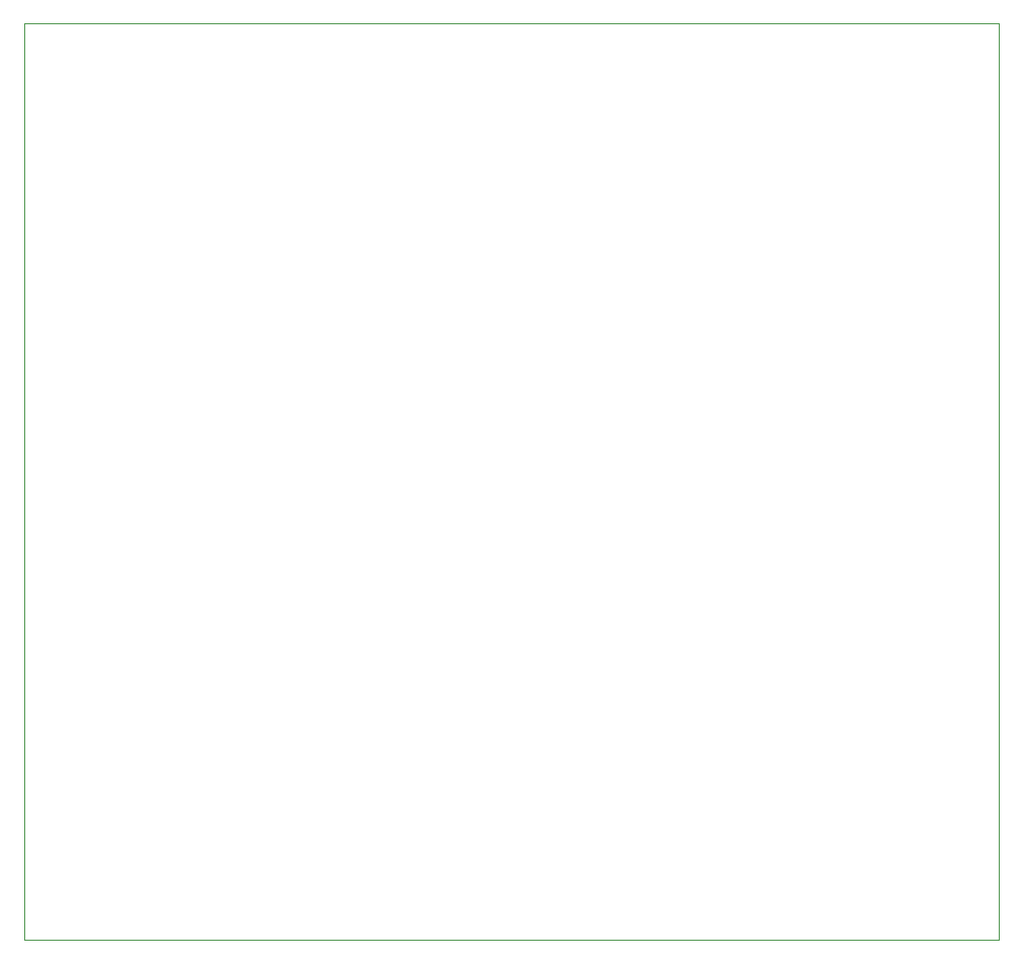
<source format=gbr>
%TF.GenerationSoftware,KiCad,Pcbnew,9.0.2*%
%TF.CreationDate,2025-06-30T15:24:12-07:00*%
%TF.ProjectId,hackpad,6861636b-7061-4642-9e6b-696361645f70,rev?*%
%TF.SameCoordinates,Original*%
%TF.FileFunction,Profile,NP*%
%FSLAX46Y46*%
G04 Gerber Fmt 4.6, Leading zero omitted, Abs format (unit mm)*
G04 Created by KiCad (PCBNEW 9.0.2) date 2025-06-30 15:24:12*
%MOMM*%
%LPD*%
G01*
G04 APERTURE LIST*
%TA.AperFunction,Profile*%
%ADD10C,0.050000*%
%TD*%
G04 APERTURE END LIST*
D10*
X63000000Y-67000000D02*
X148000000Y-67000000D01*
X148000000Y-147000000D01*
X63000000Y-147000000D01*
X63000000Y-67000000D01*
M02*

</source>
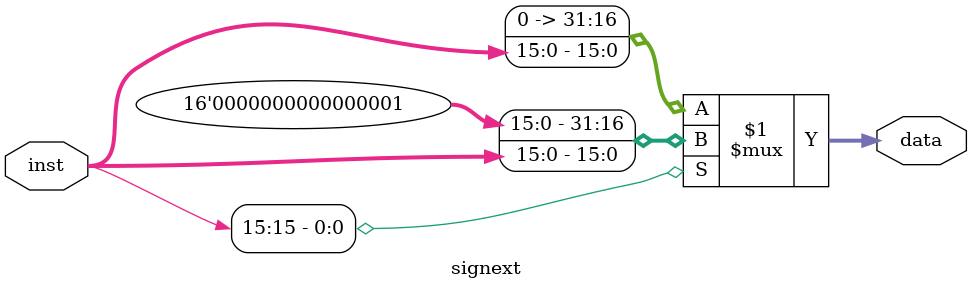
<source format=v>
module signext(inst, data);

input [15:0] inst;
output [31:0] data;

assign data = inst[15]?{16'b1, inst[15:0]}:{16'b0, inst[15:0]};
//sign number extend
endmodule

</source>
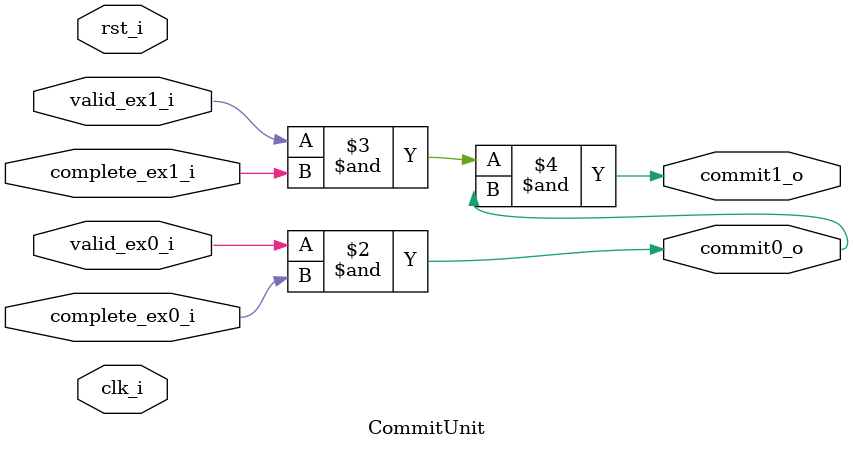
<source format=sv>
module CommitUnit (
    input  logic         clk_i,
    input  logic         rst_i,
    input  logic         valid_ex0_i,
    input  logic         valid_ex1_i,
    input  logic         complete_ex0_i,
    input  logic         complete_ex1_i,
    output logic         commit0_o,
    output logic         commit1_o
);
    always_comb begin
        commit0_o = valid_ex0_i & complete_ex0_i;
        commit1_o = valid_ex1_i & complete_ex1_i & commit0_o;
    end
endmodule

</source>
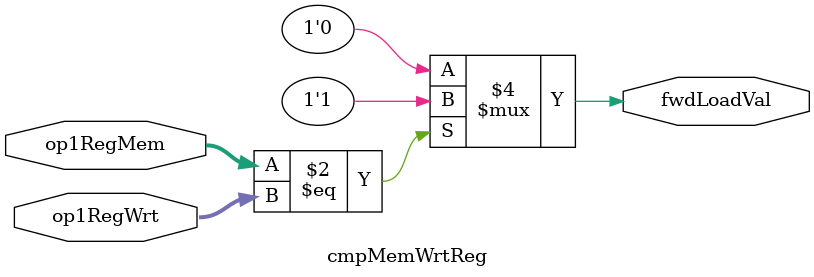
<source format=v>
module cmpMemWrtReg(
    input [3:0] op1RegMem, op1RegWrt,
    output reg fwdLoadVal
);

always@(*) begin
    if (op1RegMem == op1RegWrt) begin
        fwdLoadVal <= 1;
    end
    else begin
        fwdLoadVal <= 0;
    end
end

endmodule

</source>
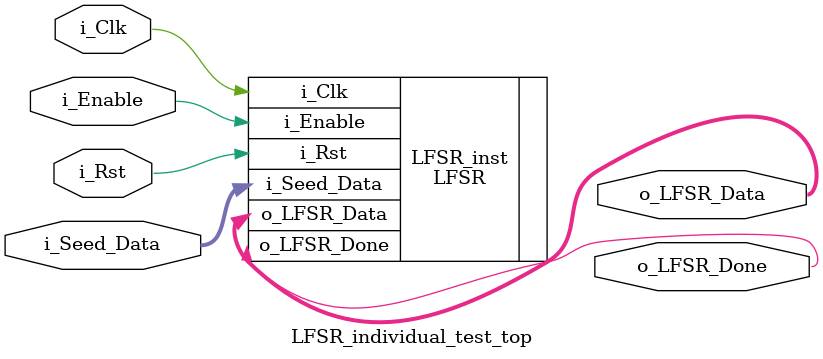
<source format=sv>
`timescale 1ns / 1ps

module LFSR_individual_test_top(
input i_Clk,
        input i_Rst,
        input i_Enable,
        
        // Optional Seed Value
        input [16-1:0] i_Seed_Data,
        
        output [16-1:0] o_LFSR_Data,
        output o_LFSR_Done
    );
    
    LFSR #(.NUM_BITS(16)) LFSR_inst
         (.i_Clk       (i_Clk),
          .i_Rst       (i_Rst),
          .i_Enable    (i_Enable),
          .i_Seed_Data (i_Seed_Data), 
          .o_LFSR_Data (o_LFSR_Data),
          .o_LFSR_Done (o_LFSR_Done)
          );
   
endmodule

</source>
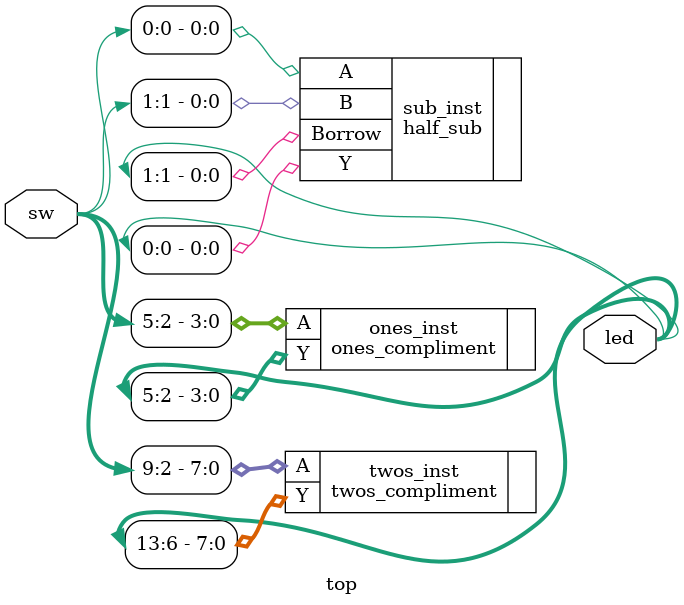
<source format=v>
module top( 
    input [9:0] sw, 
    output [13:0] led 
  ); 
  
    half_sub sub_inst( 
        .A(sw[0]),
        .B(sw[1]),
        .Y(led[0]),
        .Borrow(led[1])
  );
  
    ones_compliment ones_inst( 
        .A(sw[5:2]), 
        .Y(led[5:2])
  );
  
    twos_compliment twos_inst( 
        .A(sw[9:2]), 
        .Y(led[13:6])
  );

endmodule
</source>
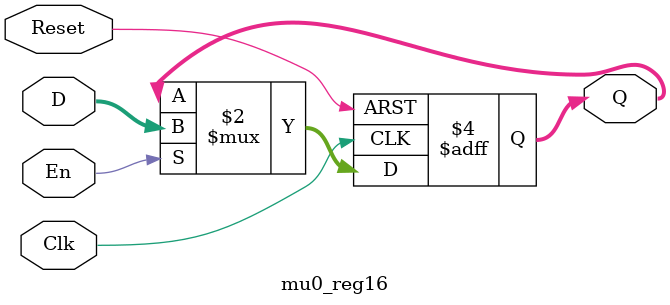
<source format=v>

`timescale 1ns/100ps

// for simulation purposes, do not delete
`default_nettype none

// module header

module mu0_reg16(input  wire        Clk, 
	             input  wire        Reset,     
			     input  wire        En, 
			     input  wire [15:0] D, 
			     output reg  [15:0] Q);

// behavioural code - clock driven
always @(posedge Clk, posedge Reset)
    if (Reset)
        Q <= 0;
    else if (En)
        Q <= D;

endmodule 

// for simulation purposes, do not delete
`default_nettype wire

</source>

§ **Exercise details**:
Retype the records in full, exactly as given, and omit the pictures.

§ **Expected output**:
<source format=gbr>
%TF.GenerationSoftware,KiCad,Pcbnew,9.0.2*%
%TF.CreationDate,2025-06-30T15:24:12-07:00*%
%TF.ProjectId,hackpad,6861636b-7061-4642-9e6b-696361645f70,rev?*%
%TF.SameCoordinates,Original*%
%TF.FileFunction,Profile,NP*%
%FSLAX46Y46*%
G04 Gerber Fmt 4.6, Leading zero omitted, Abs format (unit mm)*
G04 Created by KiCad (PCBNEW 9.0.2) date 2025-06-30 15:24:12*
%MOMM*%
%LPD*%
G01*
G04 APERTURE LIST*
%TA.AperFunction,Profile*%
%ADD10C,0.050000*%
%TD*%
G04 APERTURE END LIST*
D10*
X63000000Y-67000000D02*
X148000000Y-67000000D01*
X148000000Y-147000000D01*
X63000000Y-147000000D01*
X63000000Y-67000000D01*
M02*

</source>
<source format=v>
module signext(inst, data);

input [15:0] inst;
output [31:0] data;

assign data = inst[15]?{16'b1, inst[15:0]}:{16'b0, inst[15:0]};
//sign number extend
endmodule

</source>
<source format=sv>
module CommitUnit (
    input  logic         clk_i,
    input  logic         rst_i,
    input  logic         valid_ex0_i,
    input  logic         valid_ex1_i,
    input  logic         complete_ex0_i,
    input  logic         complete_ex1_i,
    output logic         commit0_o,
    output logic         commit1_o
);
    always_comb begin
        commit0_o = valid_ex0_i & complete_ex0_i;
        commit1_o = valid_ex1_i & complete_ex1_i & commit0_o;
    end
endmodule

</source>
<source format=v>
module cmpMemWrtReg(
    input [3:0] op1RegMem, op1RegWrt,
    output reg fwdLoadVal
);

always@(*) begin
    if (op1RegMem == op1RegWrt) begin
        fwdLoadVal <= 1;
    end
    else begin
        fwdLoadVal <= 0;
    end
end

endmodule

</source>
<source format=sv>
`timescale 1ns / 1ps

module LFSR_individual_test_top(
input i_Clk,
        input i_Rst,
        input i_Enable,
        
        // Optional Seed Value
        input [16-1:0] i_Seed_Data,
        
        output [16-1:0] o_LFSR_Data,
        output o_LFSR_Done
    );
    
    LFSR #(.NUM_BITS(16)) LFSR_inst
         (.i_Clk       (i_Clk),
          .i_Rst       (i_Rst),
          .i_Enable    (i_Enable),
          .i_Seed_Data (i_Seed_Data), 
          .o_LFSR_Data (o_LFSR_Data),
          .o_LFSR_Done (o_LFSR_Done)
          );
   
endmodule

</source>
<source format=v>
module top( 
    input [9:0] sw, 
    output [13:0] led 
  ); 
  
    half_sub sub_inst( 
        .A(sw[0]),
        .B(sw[1]),
        .Y(led[0]),
        .Borrow(led[1])
  );
  
    ones_compliment ones_inst( 
        .A(sw[5:2]), 
        .Y(led[5:2])
  );
  
    twos_compliment twos_inst( 
        .A(sw[9:2]), 
        .Y(led[13:6])
  );

endmodule
</source>
<source format=v>

`timescale 1ns/100ps

// for simulation purposes, do not delete
`default_nettype none

// module header

module mu0_reg16(input  wire        Clk, 
	             input  wire        Reset,     
			     input  wire        En, 
			     input  wire [15:0] D, 
			     output reg  [15:0] Q);

// behavioural code - clock driven
always @(posedge Clk, posedge Reset)
    if (Reset)
        Q <= 0;
    else if (En)
        Q <= D;

endmodule 

// for simulation purposes, do not delete
`default_nettype wire

</source>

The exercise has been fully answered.